• [Task description] Below are the records. List every line holding the word "Centre".

• [Extracted records]
----------

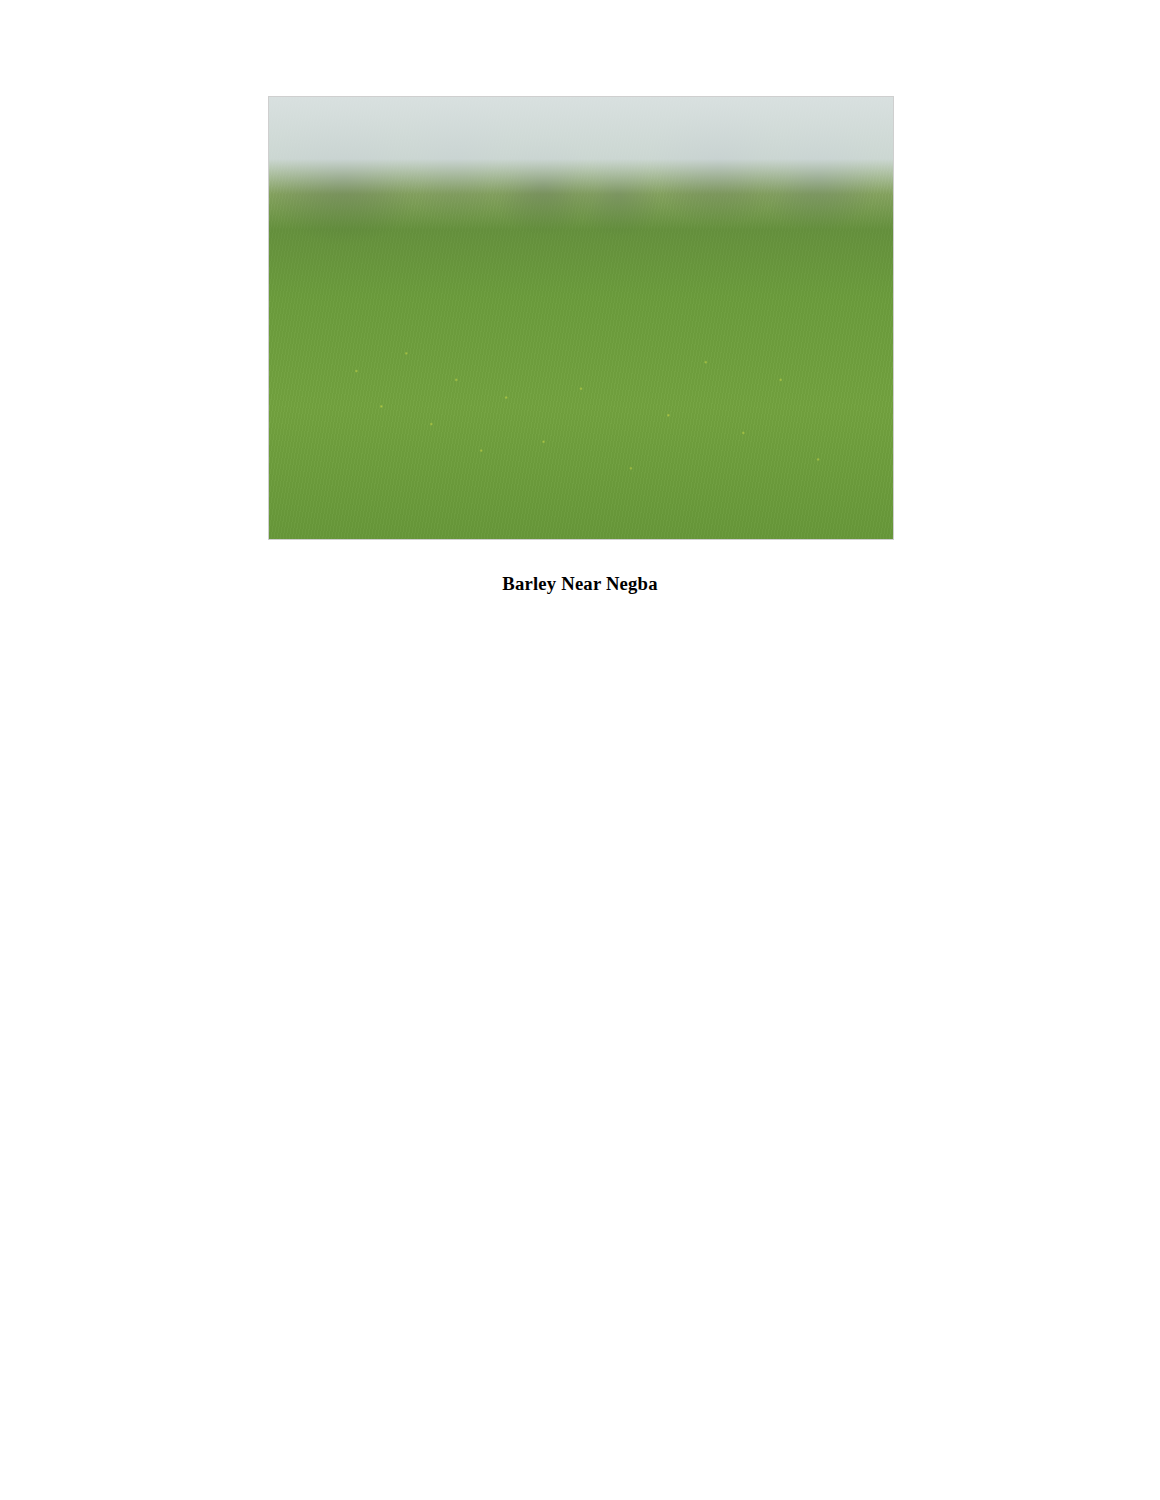Barley Near Negba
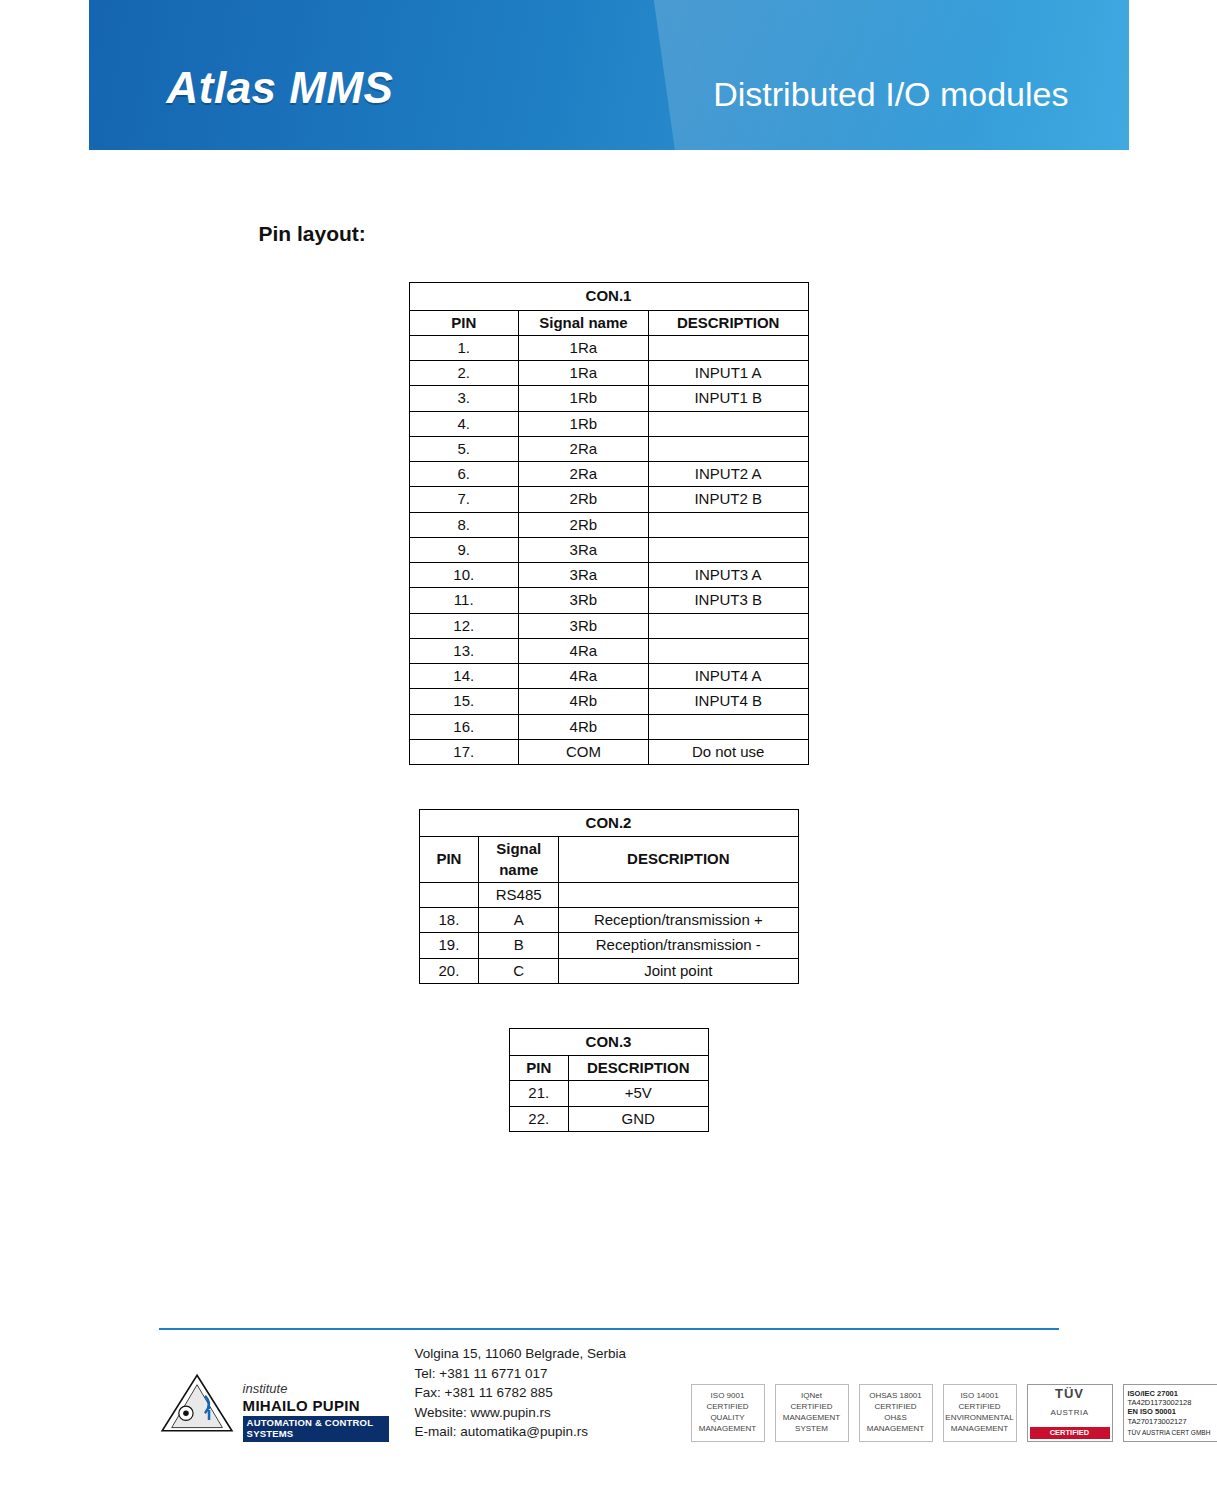Atlas MMS
Distributed I/O modules
Pin layout:
CON.1
| PIN | Signal name | DESCRIPTION |
| --- | --- | --- |
| 1. | 1Ra | |
| 2. | 1Ra | INPUT1 A |
| 3. | 1Rb | INPUT1 B |
| 4. | 1Rb | |
| 5. | 2Ra | |
| 6. | 2Ra | INPUT2 A |
| 7. | 2Rb | INPUT2 B |
| 8. | 2Rb | |
| 9. | 3Ra | |
| 10. | 3Ra | INPUT3 A |
| 11. | 3Rb | INPUT3 B |
| 12. | 3Rb | |
| 13. | 4Ra | |
| 14. | 4Ra | INPUT4 A |
| 15. | 4Rb | INPUT4 B |
| 16. | 4Rb | |
| 17. | COM | Do not use |
CON.2
| PIN | Signal name | DESCRIPTION |
| --- | --- | --- |
| | RS485 | |
| 18. | A | Reception/transmission + |
| 19. | B | Reception/transmission - |
| 20. | C | Joint point |
CON.3
| PIN | DESCRIPTION |
| --- | --- |
| 21. | +5V |
| 22. | GND |
i
institute
MIHAILO PUPIN
AUTOMATION & CONTROL SYSTEMS
Volgina 15, 11060 Belgrade, Serbia
Tel: +381 11 6771 017
Fax: +381 11 6782 885
Website: www.pupin.rs
E-mail: automatika@pupin.rs
ISO 9001
CERTIFIED
QUALITY
MANAGEMENT
IQNet
CERTIFIED
MANAGEMENT
SYSTEM
OHSAS 18001
CERTIFIED
OH&S
MANAGEMENT
ISO 14001
CERTIFIED
ENVIRONMENTAL
MANAGEMENT
TÜV
AUSTRIA
CERTIFIED
ISO/IEC 27001 TA42D1173002128 EN ISO 50001 TA270173002127 TÜV AUSTRIA CERT GMBH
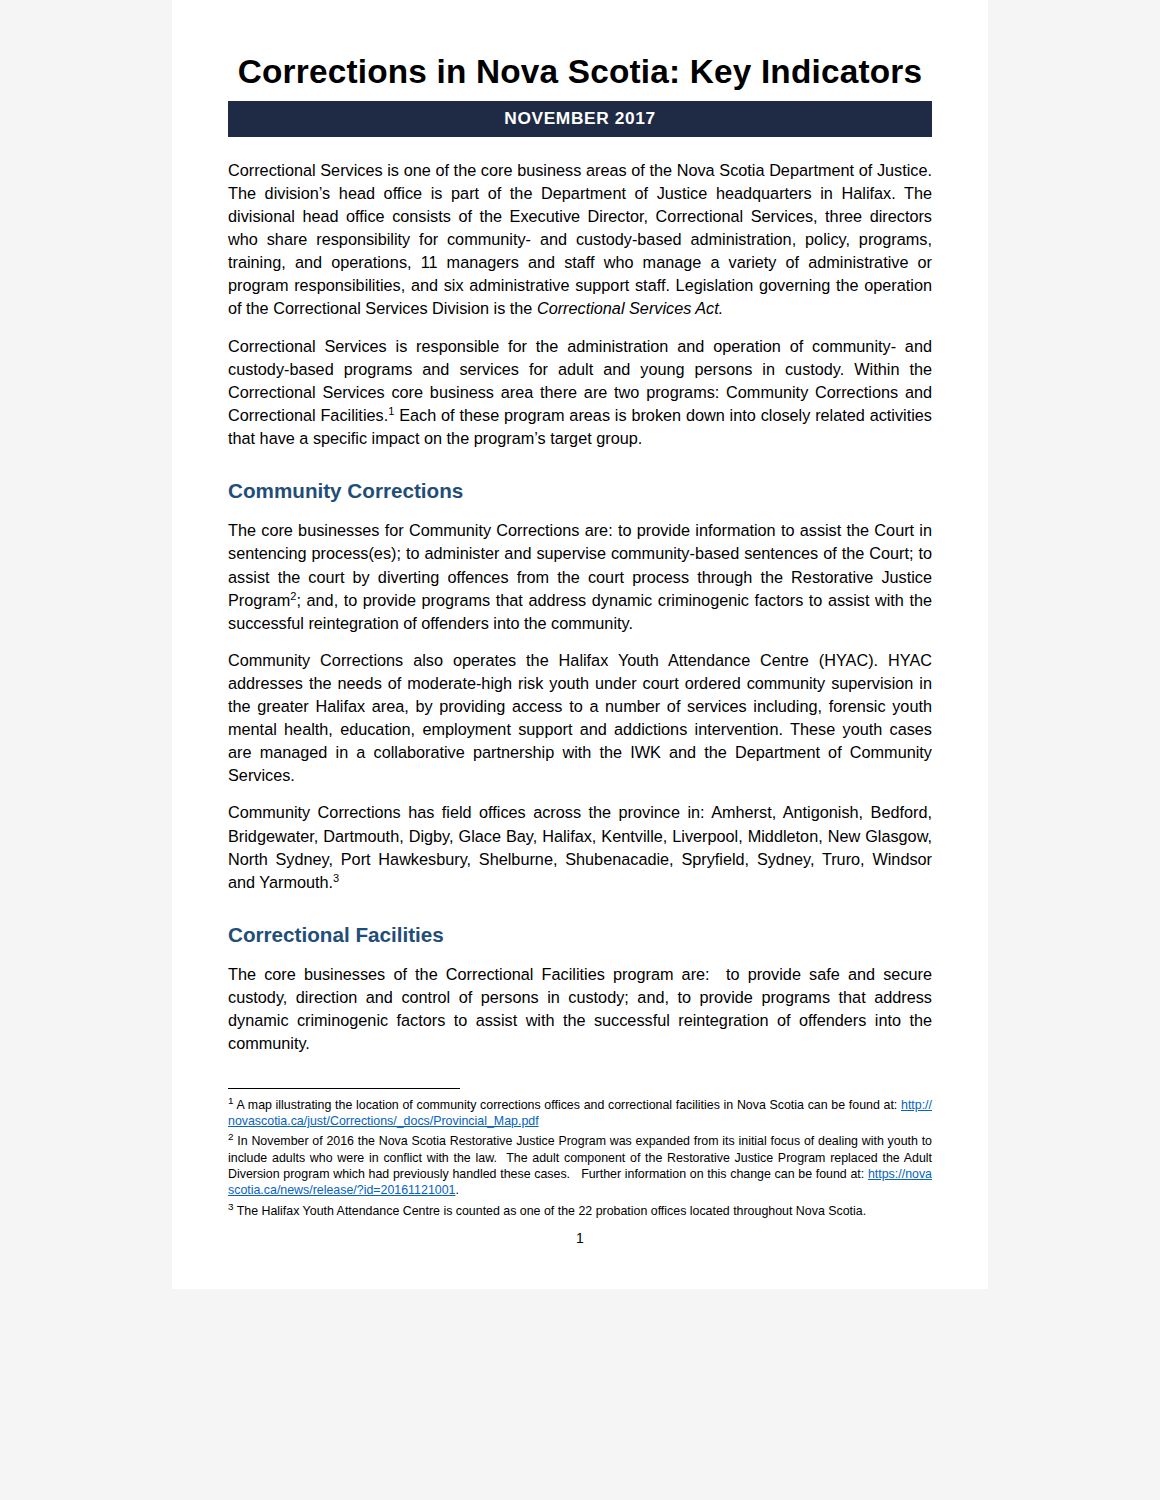Corrections in Nova Scotia: Key Indicators
NOVEMBER 2017
Correctional Services is one of the core business areas of the Nova Scotia Department of Justice. The division’s head office is part of the Department of Justice headquarters in Halifax. The divisional head office consists of the Executive Director, Correctional Services, three directors who share responsibility for community- and custody-based administration, policy, programs, training, and operations, 11 managers and staff who manage a variety of administrative or program responsibilities, and six administrative support staff. Legislation governing the operation of the Correctional Services Division is the Correctional Services Act.
Correctional Services is responsible for the administration and operation of community- and custody-based programs and services for adult and young persons in custody. Within the Correctional Services core business area there are two programs: Community Corrections and Correctional Facilities.1 Each of these program areas is broken down into closely related activities that have a specific impact on the program’s target group.
Community Corrections
The core businesses for Community Corrections are: to provide information to assist the Court in sentencing process(es); to administer and supervise community-based sentences of the Court; to assist the court by diverting offences from the court process through the Restorative Justice Program2; and, to provide programs that address dynamic criminogenic factors to assist with the successful reintegration of offenders into the community.
Community Corrections also operates the Halifax Youth Attendance Centre (HYAC). HYAC addresses the needs of moderate-high risk youth under court ordered community supervision in the greater Halifax area, by providing access to a number of services including, forensic youth mental health, education, employment support and addictions intervention. These youth cases are managed in a collaborative partnership with the IWK and the Department of Community Services.
Community Corrections has field offices across the province in: Amherst, Antigonish, Bedford, Bridgewater, Dartmouth, Digby, Glace Bay, Halifax, Kentville, Liverpool, Middleton, New Glasgow, North Sydney, Port Hawkesbury, Shelburne, Shubenacadie, Spryfield, Sydney, Truro, Windsor and Yarmouth.3
Correctional Facilities
The core businesses of the Correctional Facilities program are: to provide safe and secure custody, direction and control of persons in custody; and, to provide programs that address dynamic criminogenic factors to assist with the successful reintegration of offenders into the community.
1 A map illustrating the location of community corrections offices and correctional facilities in Nova Scotia can be found at: http://novascotia.ca/just/Corrections/_docs/Provincial_Map.pdf
2 In November of 2016 the Nova Scotia Restorative Justice Program was expanded from its initial focus of dealing with youth to include adults who were in conflict with the law. The adult component of the Restorative Justice Program replaced the Adult Diversion program which had previously handled these cases. Further information on this change can be found at: https://novascotia.ca/news/release/?id=20161121001.
3 The Halifax Youth Attendance Centre is counted as one of the 22 probation offices located throughout Nova Scotia.
1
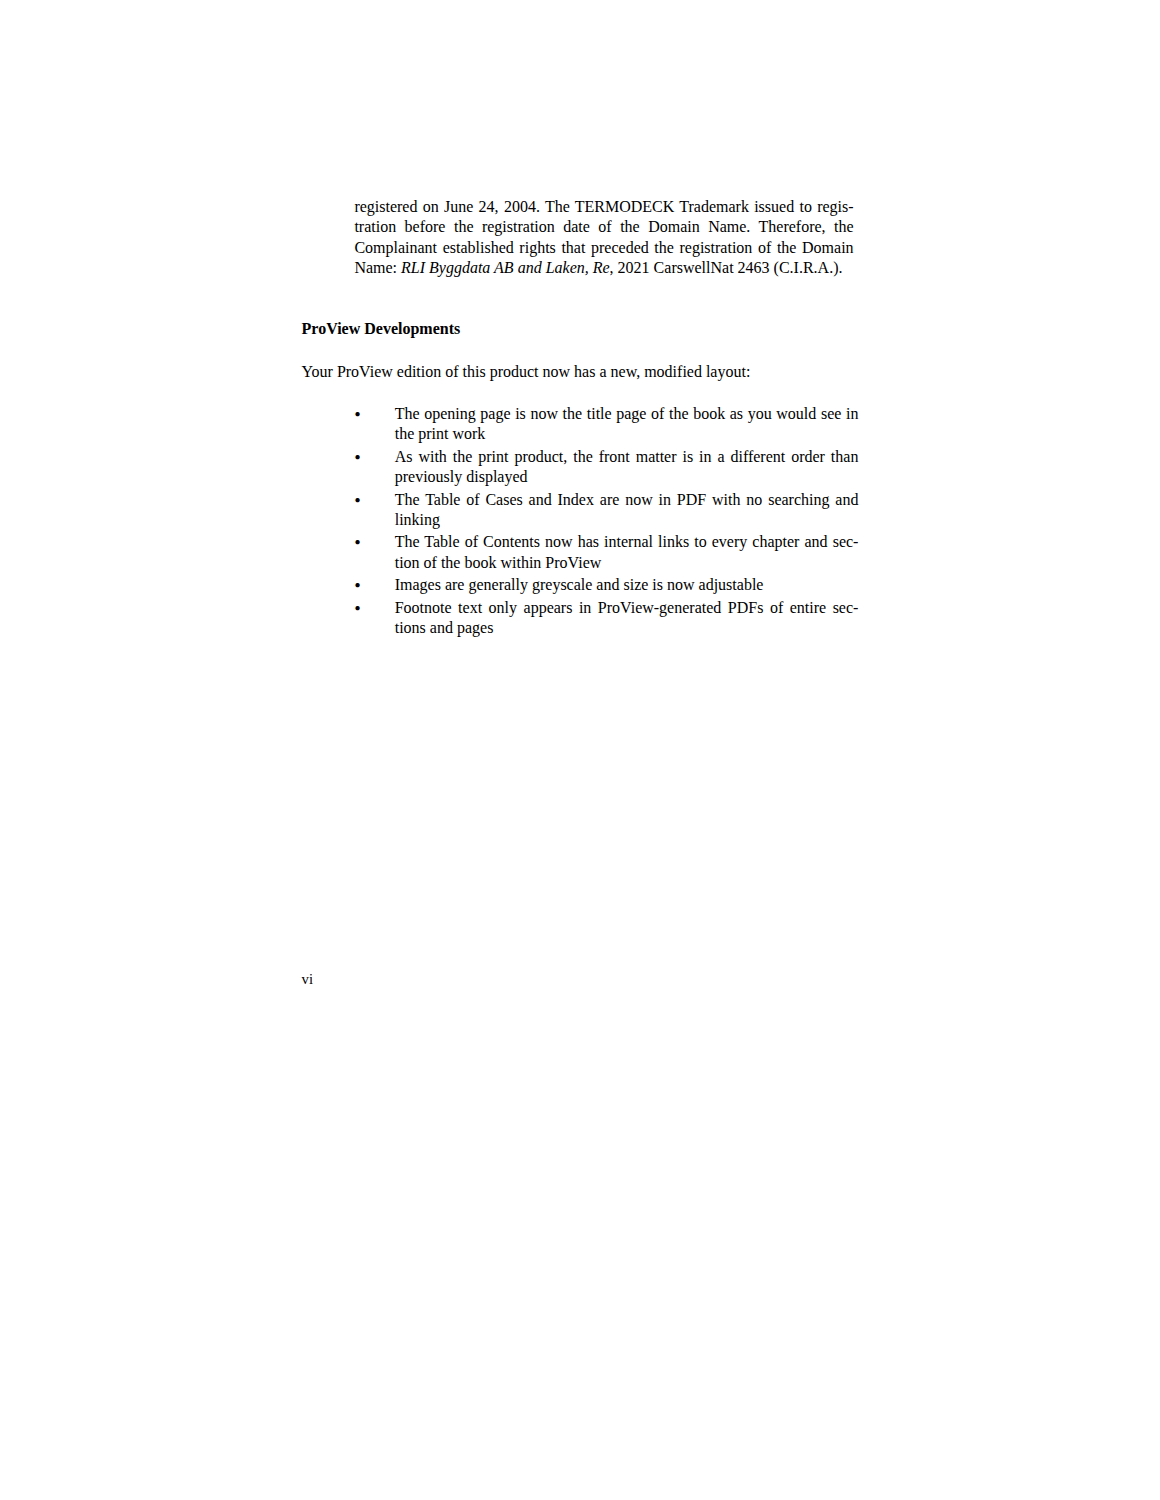registered on June 24, 2004. The TERMODECK Trademark issued to registration before the registration date of the Domain Name. Therefore, the Complainant established rights that preceded the registration of the Domain Name: RLI Byggdata AB and Laken, Re, 2021 CarswellNat 2463 (C.I.R.A.).
ProView Developments
Your ProView edition of this product now has a new, modified layout:
The opening page is now the title page of the book as you would see in the print work
As with the print product, the front matter is in a different order than previously displayed
The Table of Cases and Index are now in PDF with no searching and linking
The Table of Contents now has internal links to every chapter and section of the book within ProView
Images are generally greyscale and size is now adjustable
Footnote text only appears in ProView-generated PDFs of entire sections and pages
vi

----------

• [Completed task]
Community Corrections also operates the Halifax Youth Attendance Centre (HYAC). HYAC addresses the needs of moderate-high risk youth under court ordered community supervision in the greater Halifax area, by providing access to a number of services including, forensic youth mental health, education, employment support and addictions intervention. These youth cases are managed in a collaborative partnership with the IWK and the Department of Community Services.
3 The Halifax Youth Attendance Centre is counted as one of the 22 probation offices located throughout Nova Scotia.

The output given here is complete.